The correlation between Physical Health and Mental Health is r 0.2.This is a positive correlation. As students report better physical habits (sleep, food, sport), their mental health scores tend to rise. The p-value is 0.00068. Since this is well below 0.05, the relationship is statistically significant. The correlation matrix shows that DigiAddict and Mental Health have a negative correlation (r = -0.23), meaning higher smartphone addiction is linked to lower mental well-being.
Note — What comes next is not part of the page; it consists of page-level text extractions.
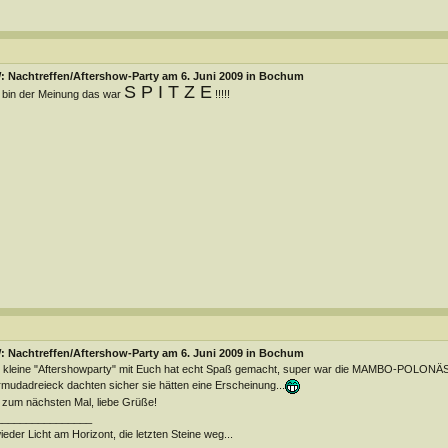
: Nachtreffen/Aftershow-Party am 6. Juni 2009 in Bochum
S P I T Z E
 bin der Meinung das war
!!!!!
: Nachtreffen/Aftershow-Party am 6. Juni 2009 in Bochum
 kleine "Aftershowparty" mit Euch hat echt Spaß gemacht, super war die MAMBO-POLONÄS
mudadreieck dachten sicher sie hätten eine Erscheinung...
 zum nächsten Mal, liebe Grüße!
________________
wieder Licht am Horizont, die letzten Steine weg...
Regression Analysis: Digital Addiction (beta = -0.099): This has a significant negative effect (p = 0.016). Increased digital addiction is a “drain” on mental health. Marijuana Use is not significant (p = 0.93). In this specific model, once sleep, sport, and phone use is taking into account, marijuana consumption doesn’t uniquely predict mental health levels. The results provide strong support for the role of physical habits. Physical Health was the most powerful predictor of Mental Health (B = 0.42, p < .001), suggesting that improvements in sleep and exercise are heavily tied to emotional resilience.Conversely, Digital Addiction showed a significant negative impact (B = -0.10, p = .016), confirming that problematic smartphone use acts as a risk factor for diminished well-being. Marijuana use did not reach statistical significance in this model.